In Australia, Muslims Call for Pressure on China Over Missing Relatives


His parents were the last people who would ever criticize the Chinese government, he said.

Despite living abroad, Mr. Habibullah chatted with his parents regularly on the Chinese messaging service WeChat. Suddenly, in August, they stopped answering his messages.

He contacted police stations in Xinjiang and his parents’ old workplaces, and he tried an official in the state security agency, all to no avail. With nine others in his family already missing, he feared the worst.

“I have lost everything,” he said repeatedly during an interview in February.

Late last month, however — days after The New York Times submitted requests to the Chinese authorities for comment on Mr. Habibullah’s family — he was told by a relative in Switzerland that his parents and sister-in-law had just been freed. The Xinjiang government said in a fax to The Times later that the three were living “normal lives” in Karamay, the city where they have resided.

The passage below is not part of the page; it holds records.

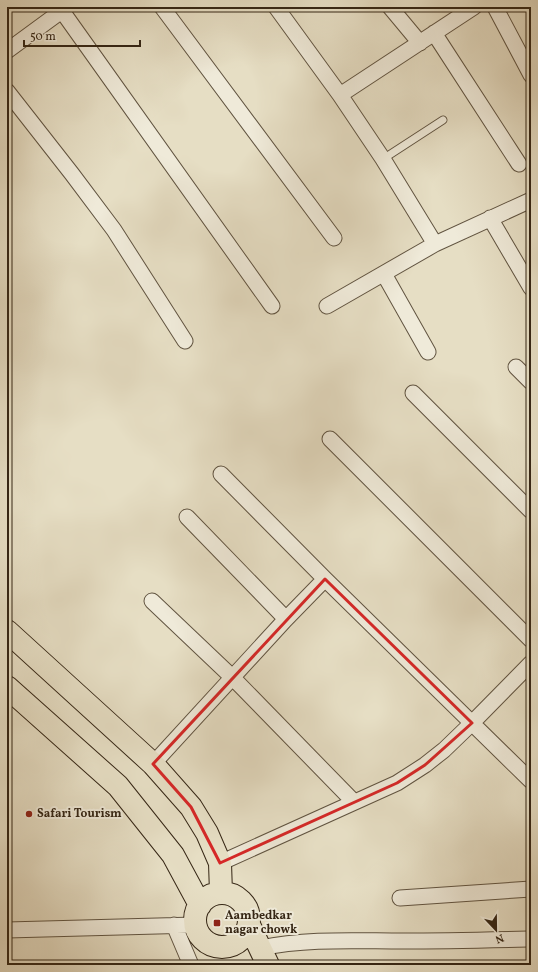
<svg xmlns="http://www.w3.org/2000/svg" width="538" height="972" viewBox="0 0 538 972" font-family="Vollkorn,serif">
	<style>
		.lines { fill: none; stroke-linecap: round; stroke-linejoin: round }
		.service-casing { stroke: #615441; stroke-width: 9 }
		.minor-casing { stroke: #615441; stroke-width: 17 }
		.trunk-casing { stroke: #352615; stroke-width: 24 }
		.service { stroke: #efead9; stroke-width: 7 }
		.minor { stroke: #efead9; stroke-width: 15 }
		.trunk { stroke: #e6dec4; stroke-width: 22 }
		.marked { fill: none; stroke: #d62828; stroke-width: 3; stroke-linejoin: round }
		.poi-dot { fill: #8f2418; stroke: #efead9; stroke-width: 1.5 }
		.labels { text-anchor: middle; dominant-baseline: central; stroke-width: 4; stroke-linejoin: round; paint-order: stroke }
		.poi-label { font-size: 12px; font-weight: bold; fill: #352615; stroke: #efead9; text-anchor: start }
	</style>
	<rect width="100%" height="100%" fill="#e6dec4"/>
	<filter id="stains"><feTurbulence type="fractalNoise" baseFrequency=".005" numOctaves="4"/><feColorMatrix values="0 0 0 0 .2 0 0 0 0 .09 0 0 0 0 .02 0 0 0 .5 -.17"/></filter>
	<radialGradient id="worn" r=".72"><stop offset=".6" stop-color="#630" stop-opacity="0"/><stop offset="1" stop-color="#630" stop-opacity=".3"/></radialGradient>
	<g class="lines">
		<defs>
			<path id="service" d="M383,159l60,-39"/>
			<path id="minor" d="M162,7l172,231
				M276,7l64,88 43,64 52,85
				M390,7l30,36
				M495,7l36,68
				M62,11l210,295
				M434,33l85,131
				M7,51l60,-44
				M7,91l65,83 42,56 71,111
				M340,95l134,-88
				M490,218l41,70
				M384,274l44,78
				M327,306l108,-62 96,-44
				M516,367l15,15
				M413,393l118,118
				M330,439l201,201
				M221,474l104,105 206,202
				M187,517l99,102
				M152,601l80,76 122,125
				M153,764l133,-145 39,-40
				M220,863l177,-80 28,-18 19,-15 28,-27 59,-60
				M400,898l131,-9
				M174,925l17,40
				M7,930l188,-5
				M260,948c48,-10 95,-7 143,-7 43,0 85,-1 128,-2"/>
			<path id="trunk" d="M7,631l146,133 38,43 16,26 13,30 1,30
				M7,687l111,99 55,69 27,50
				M195 920a27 27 0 1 1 54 0a27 27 0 1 1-54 0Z
				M249,925l19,40"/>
		</defs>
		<!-- service casing -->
		<use href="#service" class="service-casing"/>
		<!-- minor casing -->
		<use href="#minor" class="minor-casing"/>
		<!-- trunk casing -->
		<use href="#trunk" class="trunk-casing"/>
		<!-- service -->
		<use href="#service" class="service"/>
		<!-- minor -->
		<use href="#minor" class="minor"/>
		<!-- trunk -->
		<use href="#trunk" class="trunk"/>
	</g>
	<!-- marked area -->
	<path class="marked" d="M325,579l147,144 -47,42 -28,18 -177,80 -29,-56 -38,-43z"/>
	<!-- markers -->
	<g class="poi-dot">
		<circle cx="29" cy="814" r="4"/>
		<rect x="213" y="919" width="8" height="8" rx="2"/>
	</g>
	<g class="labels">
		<!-- poi labels -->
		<g class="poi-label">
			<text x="37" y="814">Safari Tourism</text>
			<text x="225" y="916">Aambedkar<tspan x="225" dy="14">nagar chowk</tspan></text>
		</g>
	</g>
	<!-- margin -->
	<rect width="538" height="972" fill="none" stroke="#e6dec4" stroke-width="24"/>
	<rect x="8" y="8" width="522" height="956" fill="none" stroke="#352615" stroke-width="2"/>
	<rect x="12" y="12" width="514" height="948" fill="none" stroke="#352615"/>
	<!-- north arrow -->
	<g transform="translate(496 930) rotate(158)" stroke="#efead9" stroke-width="3" paint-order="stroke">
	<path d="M0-3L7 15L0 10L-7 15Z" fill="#352615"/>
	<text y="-6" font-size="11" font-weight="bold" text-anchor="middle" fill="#352615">N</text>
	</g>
	<!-- scale -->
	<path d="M24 40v6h116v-6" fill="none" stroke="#352615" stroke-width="2"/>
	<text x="30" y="40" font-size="12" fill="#352615" stroke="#efead9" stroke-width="3" paint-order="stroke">50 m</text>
	<rect width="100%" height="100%" filter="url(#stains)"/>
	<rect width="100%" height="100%" fill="url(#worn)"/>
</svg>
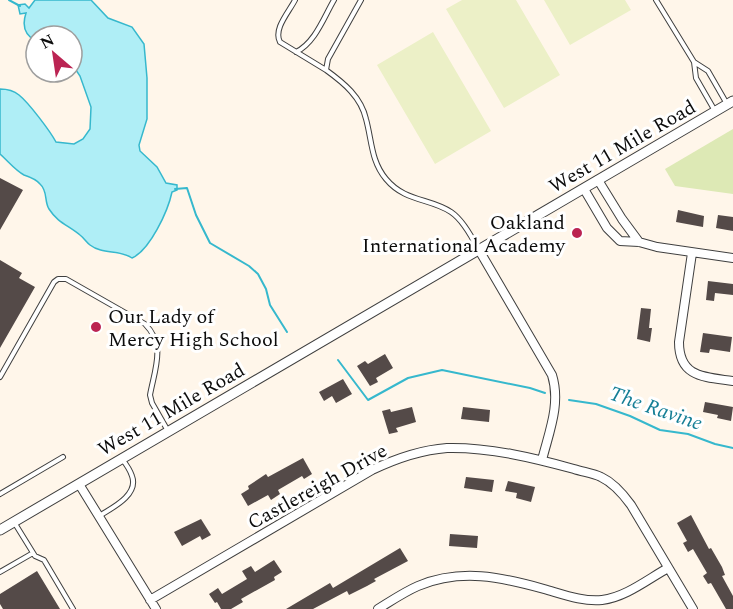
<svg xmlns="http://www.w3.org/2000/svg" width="733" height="609" font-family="Spectral,serif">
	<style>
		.green { fill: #dde9b5 }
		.pitch { fill: #ecf0c7 }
		.water { fill: #afeef6; stroke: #36b8cd; stroke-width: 1.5 }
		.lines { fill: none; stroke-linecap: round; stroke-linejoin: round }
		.stream { stroke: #36b8cd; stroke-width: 2 }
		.building { fill: #544a48 }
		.service-casing { stroke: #3f3f3f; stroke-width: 6 }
		.minor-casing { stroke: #3f3f3f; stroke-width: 10 }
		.tertiary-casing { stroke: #3f3f3f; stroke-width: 11 }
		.service { stroke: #fff; stroke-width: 4 }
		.minor { stroke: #fff; stroke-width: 8 }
		.tertiary { stroke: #fff; stroke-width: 9 }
		.poi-dot { fill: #bb2453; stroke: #fff; stroke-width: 2 }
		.labels { text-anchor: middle; stroke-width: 6; stroke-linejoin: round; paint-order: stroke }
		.street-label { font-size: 20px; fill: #0c0c0c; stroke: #fff }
		.poi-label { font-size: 20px; fill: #0c0c0c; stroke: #fff; text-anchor: end }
		.water-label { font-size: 21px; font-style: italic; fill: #167f96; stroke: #fff }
	</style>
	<rect width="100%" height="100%" fill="#fff6ea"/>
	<path class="green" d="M 733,129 L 733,194 L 675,186 L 665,169 Z"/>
	<path class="pitch" d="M 462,0 L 516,0 L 560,75 L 504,108 L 446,9 Z
		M 544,0 L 625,0 L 631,10 L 570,45 Z
		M 433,32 L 491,131 L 435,164 L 377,65 Z"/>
	<path class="water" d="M 35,0 L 91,0 L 108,18 L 132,27 L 144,44 L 147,78 L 147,119 L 139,145 L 140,151 L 157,167 L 166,183 L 177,185 L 177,190 L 172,192 C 168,211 150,250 132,258 C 119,249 103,255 90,245 C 86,242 84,238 80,235 C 68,225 58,223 49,209 C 44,201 48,191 40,184 C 36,179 30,177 24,175 C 15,170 8,161 0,154 L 0,89 C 7,89 13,90 19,95 C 29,103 50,131 56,142 L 74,144 L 83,139 L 90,129 L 91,107 L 80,76 L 72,64 L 72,36 L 36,36 L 36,41 C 24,35 22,25 26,13 L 20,14 L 18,5 L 25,4 L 29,8 Z"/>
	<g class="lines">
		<path class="stream" d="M 9,0 L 20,6
			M 175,189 L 187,188 L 196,215 L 210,243 L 249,266 L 258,274 L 266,289 L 270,305 L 287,332
			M 338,360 L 368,400 L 408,378 L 442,370 L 530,388 L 545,393
			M 569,400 L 596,404 L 630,416 L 660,430 L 688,434 L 715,444 L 733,448"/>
	</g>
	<path class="building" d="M 0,178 L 23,190 L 0,230 Z
		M 678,210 L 704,216 L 703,227 L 676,222 Z
		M 718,215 L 733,217 L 733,231 L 716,228 Z
		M 0,260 L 22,273 L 19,278 L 35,287 L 0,348 Z
		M 708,281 L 733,284 L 733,295 L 715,293 L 714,301 L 706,300 Z
		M 641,308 L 651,309 L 649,328 L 652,328 L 650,342 L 637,339 Z
		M 703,333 L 732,337 L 730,352 L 710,349 L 709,353 L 700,352 Z
		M 385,354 L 393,368 L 376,378 L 378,382 L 370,386 L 357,366 L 365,361 L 368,364 Z
		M 343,379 L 352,394 L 336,403 L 332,396 L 324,401 L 319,392 Z
		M 705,402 L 733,407 L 731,421 L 717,418 L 718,415 L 703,412 Z
		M 412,407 L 416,422 L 396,428 L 398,432 L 389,434 L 382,411 L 390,409 L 391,412 Z
		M 463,407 L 490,410 L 489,422 L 461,419 Z
		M 303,458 L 312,474 L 304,479 L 302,476 L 278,490 L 280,494 L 271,500 L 268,495 L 248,506 L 241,494 L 249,489 L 248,486 L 266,474 L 268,477 Z
		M 466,477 L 494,480 L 492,492 L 464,488 Z
		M 508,481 L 535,487 L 531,502 L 516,498 L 517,493 L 505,491 Z
		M 691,515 L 709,549 L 711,548 L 722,567 L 725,575 L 722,576 L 733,596 L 733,609 L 726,609 L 711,583 L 708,584 L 703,576 L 707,573 L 693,549 L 688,552 L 683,543 L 687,541 L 677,523 Z
		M 201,519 L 211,535 L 202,540 L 200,536 L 182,546 L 174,532 Z
		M 450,534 L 478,536 L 477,548 L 449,546 Z
		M 400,548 L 408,561 L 374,579 L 376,581 L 367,586 L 349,595 L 347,591 L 313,609 L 286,609 L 330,583 L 333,588 Z
		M 274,560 L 282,572 L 274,577 L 275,580 L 241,599 L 243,602 L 231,609 L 221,609 L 217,602 L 215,603 L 209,594 L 218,588 L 222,594 L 247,579 L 242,571 L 251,566 L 255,572 Z
		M 37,571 L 60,609 L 3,609 L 0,604 L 0,594 Z"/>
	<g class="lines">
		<g class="service-casing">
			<path id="service" d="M 295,0 C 289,12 273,29 280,42 L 326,70
				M 361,0 L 328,59 L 326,70 C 344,83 361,97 366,119 C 372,141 371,161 386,179 C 405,202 430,198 451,212 C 463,220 472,237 478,249
				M 656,0 L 694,62 L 696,78 L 715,111
				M 296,52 C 315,43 324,17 334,0
				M 694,62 L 708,71 L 727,104
				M 0,377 L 54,282 L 58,279 L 66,279 L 145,324 C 166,345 155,368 150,395 L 152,403 L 168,431
				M 0,494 L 63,457
				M 99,516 C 112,508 139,495 132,476 C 130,470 126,464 122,459
				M 14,522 L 35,556 L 44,560 L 73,609
				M 0,572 L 33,553"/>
		</g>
		<g class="minor-casing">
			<path id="minor" d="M 598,180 L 622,219 L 639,242
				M 584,189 L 607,228 L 620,241 L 639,242 L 657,247 L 733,258
				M 479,250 L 552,375 C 561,404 549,432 542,460
				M 692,253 L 679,342 C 679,378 705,377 733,381
				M 79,484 L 156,609
				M 150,600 L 372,470 C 395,459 420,450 447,448 C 489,447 534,458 574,469 C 583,472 593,473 601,477 C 614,483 623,494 631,505 L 693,609
				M 378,609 C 391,601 404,592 418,586 C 461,568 501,577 544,589 C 562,594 583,602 602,600 C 626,597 648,579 668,568"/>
		</g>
		<g class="tertiary-casing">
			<path id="tertiary" d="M 0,530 L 733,101"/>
		</g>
		<use href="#service" class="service"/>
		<use href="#minor" class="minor"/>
		<use href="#tertiary" class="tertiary"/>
	</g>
	<g class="poi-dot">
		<circle cx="577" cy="233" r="6"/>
		<circle cx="96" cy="327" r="6"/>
	</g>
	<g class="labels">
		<g class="street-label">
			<text transform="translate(622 146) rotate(-30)" y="7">West 11 Mile Road</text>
			<text transform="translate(171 409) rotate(-30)" y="7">West 11 Mile Road</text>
			<text transform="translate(317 486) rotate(-29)" y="7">Castlereigh Drive</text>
		</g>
		<g class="poi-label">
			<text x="565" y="229">Oakland<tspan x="565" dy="23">International Academy</tspan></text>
			<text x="108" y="323" text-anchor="start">Our Lady of<tspan x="108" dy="23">Mercy High School</tspan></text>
		</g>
		<g class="water-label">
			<text transform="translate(656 408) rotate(19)" y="7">The Ravine</text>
		</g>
	</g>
	<g transform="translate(54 54) rotate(331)"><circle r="28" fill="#ffffff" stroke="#9e9e9e" stroke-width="1.5"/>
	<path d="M0-4.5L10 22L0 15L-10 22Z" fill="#bb2453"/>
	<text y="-9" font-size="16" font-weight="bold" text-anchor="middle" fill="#0c0c0c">N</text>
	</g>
</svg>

For the first time in many months, Mr. Habibullah spoke to his parents by phone, he said, in a call he described as strange for how normal they sought to sound. Much was left unsaid — and unexplained.

“I really wanted to ask my mother where all our other relatives are,” Mr. Habibullah said, “but I couldn’t because our call was definitely being monitored.”

Ms. Sawut, the Uighur activist, said the news gave her hope.

“End of the day, we’d like to see or hear that our relatives or parents are safe,” she said. “Are they safe?”